Levada, who heads up the Congregation for the Doctrine of the Faith, an administrative branch in the Vatican, is the highest-ranking American member in the Roman Catholic Church. He occupies the same position held by Pope Benedict XVI before his elevation.
On Tuesday, alumni from St. Anthony High, Levada's alma mater, and church leaders and other dignitaries gathered at Michael's on Naples to fete him.
The event was also a fundraiser for an endowed William J. Levada Chair on Systematic Theology being created at St. John's Seminary, where Levada attended after graduation from St. Anthony.
Levada, who was also a faculty member at the small seminary in Camarillo, which generally has 70 to 80 theologians in each class, is its most accomplished alumnus.
Monsignor Craig Cox said the chair would be important for the school symbolically.
"One of the great things about Catholicism is that when it's at its best, it puts the head and the heart together," said Cox, the seminary's rector and president.
Levada, he said, was not only a brilliant theologian,
but a fine pastor.
"We want that model for your theologians," Cox said.

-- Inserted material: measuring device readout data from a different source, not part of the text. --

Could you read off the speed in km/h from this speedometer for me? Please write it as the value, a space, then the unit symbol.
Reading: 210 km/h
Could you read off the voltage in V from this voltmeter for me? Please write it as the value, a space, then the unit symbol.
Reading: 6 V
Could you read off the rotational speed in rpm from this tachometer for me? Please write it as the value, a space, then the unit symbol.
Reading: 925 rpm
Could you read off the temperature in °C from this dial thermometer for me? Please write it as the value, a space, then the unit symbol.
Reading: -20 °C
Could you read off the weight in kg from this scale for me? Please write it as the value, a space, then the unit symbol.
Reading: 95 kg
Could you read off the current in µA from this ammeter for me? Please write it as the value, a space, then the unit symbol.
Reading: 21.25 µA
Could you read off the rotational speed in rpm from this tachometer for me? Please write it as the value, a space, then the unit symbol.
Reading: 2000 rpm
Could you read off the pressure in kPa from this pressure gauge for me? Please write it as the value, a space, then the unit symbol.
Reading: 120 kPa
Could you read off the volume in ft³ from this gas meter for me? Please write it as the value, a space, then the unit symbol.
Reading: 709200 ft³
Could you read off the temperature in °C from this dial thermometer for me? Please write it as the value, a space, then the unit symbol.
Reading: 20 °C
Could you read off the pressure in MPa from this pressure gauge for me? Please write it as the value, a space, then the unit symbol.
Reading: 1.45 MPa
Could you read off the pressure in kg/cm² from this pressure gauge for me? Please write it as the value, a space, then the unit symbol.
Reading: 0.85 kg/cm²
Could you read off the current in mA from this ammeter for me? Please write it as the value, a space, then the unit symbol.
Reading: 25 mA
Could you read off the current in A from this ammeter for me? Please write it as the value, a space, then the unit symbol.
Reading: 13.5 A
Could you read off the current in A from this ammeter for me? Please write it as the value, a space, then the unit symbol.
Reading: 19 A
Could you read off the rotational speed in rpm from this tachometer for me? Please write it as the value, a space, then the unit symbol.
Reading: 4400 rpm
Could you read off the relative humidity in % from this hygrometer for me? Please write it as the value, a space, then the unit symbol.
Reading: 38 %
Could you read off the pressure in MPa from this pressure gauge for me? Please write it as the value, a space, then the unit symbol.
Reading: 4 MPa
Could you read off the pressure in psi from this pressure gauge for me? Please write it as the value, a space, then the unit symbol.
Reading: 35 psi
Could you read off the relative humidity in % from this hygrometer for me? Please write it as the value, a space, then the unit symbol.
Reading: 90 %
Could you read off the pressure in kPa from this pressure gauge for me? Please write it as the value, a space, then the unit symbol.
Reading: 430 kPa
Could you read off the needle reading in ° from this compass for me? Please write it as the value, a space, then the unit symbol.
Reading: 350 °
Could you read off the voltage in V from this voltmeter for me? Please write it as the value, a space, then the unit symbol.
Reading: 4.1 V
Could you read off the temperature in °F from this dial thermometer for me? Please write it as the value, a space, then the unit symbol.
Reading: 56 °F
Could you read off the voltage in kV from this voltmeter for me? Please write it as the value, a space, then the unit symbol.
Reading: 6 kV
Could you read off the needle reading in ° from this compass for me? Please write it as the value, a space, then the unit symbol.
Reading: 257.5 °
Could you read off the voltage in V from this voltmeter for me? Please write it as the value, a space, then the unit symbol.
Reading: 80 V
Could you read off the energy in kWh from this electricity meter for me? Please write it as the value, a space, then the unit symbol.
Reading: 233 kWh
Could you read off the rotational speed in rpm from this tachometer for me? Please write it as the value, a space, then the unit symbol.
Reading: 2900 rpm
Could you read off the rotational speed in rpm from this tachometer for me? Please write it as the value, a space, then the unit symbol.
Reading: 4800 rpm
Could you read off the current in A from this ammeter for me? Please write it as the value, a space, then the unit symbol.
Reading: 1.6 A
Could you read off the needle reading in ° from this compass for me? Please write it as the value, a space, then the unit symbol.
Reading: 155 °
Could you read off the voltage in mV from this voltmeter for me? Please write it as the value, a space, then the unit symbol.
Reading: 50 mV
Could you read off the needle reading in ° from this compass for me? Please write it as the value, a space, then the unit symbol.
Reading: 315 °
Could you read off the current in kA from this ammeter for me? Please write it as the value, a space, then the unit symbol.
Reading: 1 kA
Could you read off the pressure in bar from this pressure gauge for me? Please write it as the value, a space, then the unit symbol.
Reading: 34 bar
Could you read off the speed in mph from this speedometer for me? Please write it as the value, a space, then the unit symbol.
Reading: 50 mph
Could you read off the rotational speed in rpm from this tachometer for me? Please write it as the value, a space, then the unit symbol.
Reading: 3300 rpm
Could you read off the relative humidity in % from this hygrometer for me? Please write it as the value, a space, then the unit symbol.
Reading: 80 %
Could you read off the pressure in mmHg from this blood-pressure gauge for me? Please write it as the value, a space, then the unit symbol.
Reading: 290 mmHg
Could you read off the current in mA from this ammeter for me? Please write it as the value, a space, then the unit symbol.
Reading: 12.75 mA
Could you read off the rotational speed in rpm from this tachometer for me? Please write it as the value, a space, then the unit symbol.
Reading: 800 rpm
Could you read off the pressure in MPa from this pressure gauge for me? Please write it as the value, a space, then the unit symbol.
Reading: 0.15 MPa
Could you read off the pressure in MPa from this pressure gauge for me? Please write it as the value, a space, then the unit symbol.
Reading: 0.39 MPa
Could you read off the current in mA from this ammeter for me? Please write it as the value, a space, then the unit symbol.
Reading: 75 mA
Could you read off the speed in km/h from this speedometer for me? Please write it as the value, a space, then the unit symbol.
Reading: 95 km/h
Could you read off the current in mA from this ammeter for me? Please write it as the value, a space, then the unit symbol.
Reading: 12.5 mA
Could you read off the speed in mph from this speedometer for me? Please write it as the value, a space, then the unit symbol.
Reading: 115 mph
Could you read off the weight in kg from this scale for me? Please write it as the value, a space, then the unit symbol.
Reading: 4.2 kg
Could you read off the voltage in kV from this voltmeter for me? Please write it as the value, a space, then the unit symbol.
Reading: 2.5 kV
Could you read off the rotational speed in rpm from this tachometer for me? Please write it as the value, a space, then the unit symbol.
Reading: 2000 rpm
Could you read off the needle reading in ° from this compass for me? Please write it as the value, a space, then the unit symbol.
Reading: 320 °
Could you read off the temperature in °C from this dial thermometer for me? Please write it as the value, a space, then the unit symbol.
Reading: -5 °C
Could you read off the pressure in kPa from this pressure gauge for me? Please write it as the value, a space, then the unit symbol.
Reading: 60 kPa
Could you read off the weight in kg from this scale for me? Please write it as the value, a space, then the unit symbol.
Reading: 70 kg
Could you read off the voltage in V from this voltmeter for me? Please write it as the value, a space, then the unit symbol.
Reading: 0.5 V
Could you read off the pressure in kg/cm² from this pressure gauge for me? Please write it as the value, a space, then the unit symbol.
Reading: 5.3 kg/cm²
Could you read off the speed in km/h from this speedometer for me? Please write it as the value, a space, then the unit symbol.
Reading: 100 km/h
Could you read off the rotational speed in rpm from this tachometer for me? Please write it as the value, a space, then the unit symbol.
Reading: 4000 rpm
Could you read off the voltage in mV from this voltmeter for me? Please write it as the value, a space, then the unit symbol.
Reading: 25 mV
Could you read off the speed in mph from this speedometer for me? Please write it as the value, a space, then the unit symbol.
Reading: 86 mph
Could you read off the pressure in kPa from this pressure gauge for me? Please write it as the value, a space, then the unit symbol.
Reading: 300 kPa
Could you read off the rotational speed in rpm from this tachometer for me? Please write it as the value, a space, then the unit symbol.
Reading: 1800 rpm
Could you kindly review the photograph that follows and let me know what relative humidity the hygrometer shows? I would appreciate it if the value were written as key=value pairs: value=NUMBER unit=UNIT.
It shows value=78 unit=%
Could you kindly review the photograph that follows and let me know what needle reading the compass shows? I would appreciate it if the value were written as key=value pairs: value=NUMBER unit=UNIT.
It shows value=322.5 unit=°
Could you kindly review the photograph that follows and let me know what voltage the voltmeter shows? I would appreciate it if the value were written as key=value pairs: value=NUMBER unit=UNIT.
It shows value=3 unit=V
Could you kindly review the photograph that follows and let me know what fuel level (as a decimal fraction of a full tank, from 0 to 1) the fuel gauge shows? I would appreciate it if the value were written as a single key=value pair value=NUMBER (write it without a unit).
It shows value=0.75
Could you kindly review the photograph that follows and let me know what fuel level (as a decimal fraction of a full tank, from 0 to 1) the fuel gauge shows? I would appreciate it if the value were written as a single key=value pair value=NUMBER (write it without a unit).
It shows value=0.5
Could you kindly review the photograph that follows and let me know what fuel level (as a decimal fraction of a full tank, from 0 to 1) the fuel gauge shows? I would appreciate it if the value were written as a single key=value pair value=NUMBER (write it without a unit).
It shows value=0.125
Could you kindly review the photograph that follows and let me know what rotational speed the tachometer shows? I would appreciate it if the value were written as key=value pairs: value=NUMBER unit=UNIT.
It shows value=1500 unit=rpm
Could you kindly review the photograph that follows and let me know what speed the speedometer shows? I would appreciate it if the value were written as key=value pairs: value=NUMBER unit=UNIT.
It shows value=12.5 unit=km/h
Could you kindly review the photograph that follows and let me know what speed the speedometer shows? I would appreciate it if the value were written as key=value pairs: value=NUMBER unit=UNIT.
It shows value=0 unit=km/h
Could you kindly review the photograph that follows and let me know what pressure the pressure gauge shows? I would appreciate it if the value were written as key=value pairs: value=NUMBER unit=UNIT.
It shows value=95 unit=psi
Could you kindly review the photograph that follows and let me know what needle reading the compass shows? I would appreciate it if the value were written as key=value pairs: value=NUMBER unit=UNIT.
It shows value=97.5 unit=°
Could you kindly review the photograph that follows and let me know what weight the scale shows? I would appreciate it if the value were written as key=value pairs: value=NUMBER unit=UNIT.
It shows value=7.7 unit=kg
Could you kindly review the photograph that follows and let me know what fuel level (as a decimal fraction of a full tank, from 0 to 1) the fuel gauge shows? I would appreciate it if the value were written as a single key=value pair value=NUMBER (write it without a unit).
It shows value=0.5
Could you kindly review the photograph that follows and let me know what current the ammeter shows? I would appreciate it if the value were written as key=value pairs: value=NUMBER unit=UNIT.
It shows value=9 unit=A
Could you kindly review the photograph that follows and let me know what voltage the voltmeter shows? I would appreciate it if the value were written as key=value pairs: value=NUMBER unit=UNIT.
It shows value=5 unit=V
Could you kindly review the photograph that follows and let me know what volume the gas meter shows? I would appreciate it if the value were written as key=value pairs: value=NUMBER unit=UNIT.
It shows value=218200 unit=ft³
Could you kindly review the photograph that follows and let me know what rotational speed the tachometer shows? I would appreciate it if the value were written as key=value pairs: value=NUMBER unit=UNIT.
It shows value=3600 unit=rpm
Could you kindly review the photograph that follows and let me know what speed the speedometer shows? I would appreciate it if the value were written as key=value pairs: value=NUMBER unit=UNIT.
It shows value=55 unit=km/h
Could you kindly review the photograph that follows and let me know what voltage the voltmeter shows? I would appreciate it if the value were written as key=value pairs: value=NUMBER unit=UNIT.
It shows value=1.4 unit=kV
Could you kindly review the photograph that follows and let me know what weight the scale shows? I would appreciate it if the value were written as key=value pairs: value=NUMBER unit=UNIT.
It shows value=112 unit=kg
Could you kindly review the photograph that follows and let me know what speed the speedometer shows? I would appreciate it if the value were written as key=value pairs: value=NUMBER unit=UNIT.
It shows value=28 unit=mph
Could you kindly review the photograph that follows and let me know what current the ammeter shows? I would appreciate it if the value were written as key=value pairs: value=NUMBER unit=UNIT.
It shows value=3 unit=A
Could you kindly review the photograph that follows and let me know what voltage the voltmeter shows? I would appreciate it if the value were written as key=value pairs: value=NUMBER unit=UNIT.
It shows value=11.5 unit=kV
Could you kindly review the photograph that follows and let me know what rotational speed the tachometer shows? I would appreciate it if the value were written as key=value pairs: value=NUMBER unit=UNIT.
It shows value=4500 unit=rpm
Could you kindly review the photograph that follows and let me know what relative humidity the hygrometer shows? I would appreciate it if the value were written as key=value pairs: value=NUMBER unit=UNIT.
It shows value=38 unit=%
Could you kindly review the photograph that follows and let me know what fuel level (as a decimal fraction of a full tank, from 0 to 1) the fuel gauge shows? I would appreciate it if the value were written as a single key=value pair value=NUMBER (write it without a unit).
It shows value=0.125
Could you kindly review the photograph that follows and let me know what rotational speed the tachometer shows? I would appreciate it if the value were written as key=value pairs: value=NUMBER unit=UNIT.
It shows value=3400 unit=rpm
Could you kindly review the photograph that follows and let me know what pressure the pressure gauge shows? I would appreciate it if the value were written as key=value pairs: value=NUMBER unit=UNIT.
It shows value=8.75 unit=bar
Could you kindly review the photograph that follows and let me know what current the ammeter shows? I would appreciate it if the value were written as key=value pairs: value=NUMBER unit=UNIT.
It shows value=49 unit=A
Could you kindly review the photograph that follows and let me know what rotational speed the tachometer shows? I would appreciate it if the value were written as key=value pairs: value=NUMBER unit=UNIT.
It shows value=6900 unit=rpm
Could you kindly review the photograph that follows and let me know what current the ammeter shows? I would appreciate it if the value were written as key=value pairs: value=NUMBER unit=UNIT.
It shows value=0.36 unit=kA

Cox added that he had insight into Levada's intellect.
"He taught me, so I know him from that context, as well," he said.
Levada wasn't available to take questions Tuesday, but mingled and posed for pictures.
The cardinal was elevated to his current position in the Roman Catholic church in 2005 after the Pope was named. A former Archbishop in Portland, Ore., and San Francisco,
Levada has led the church's recent efforts to deal with the continuing fallout from sexual abuse.
San Francisco Archbishop George Niederauer, a classmate of Levada and his successor in San Francisco, said the cardinal's firsthand experience dealing with sex abuse cases beginning in the 1980s gives him keen insight in this post at the Vatican.
Levada handled several high-profile cases when the depth and scope of sexual abuse cases were coming to light in the United States. Although the cardinal has been both praised and criticized for his handling of the scandals, church leaders, like Niederauer, say Levada is particularly suited to deal with the international crisis.
On Tuesday, the talk was about things other than church politics. Although Niederauer said he always recognized Levada's "keen mind and razor- sharp intellect," just as important to him has been their friendship.
"That's meant a great deal to me. I think you don't get by with a little help from your friends, you get by with a lot of help from your friends."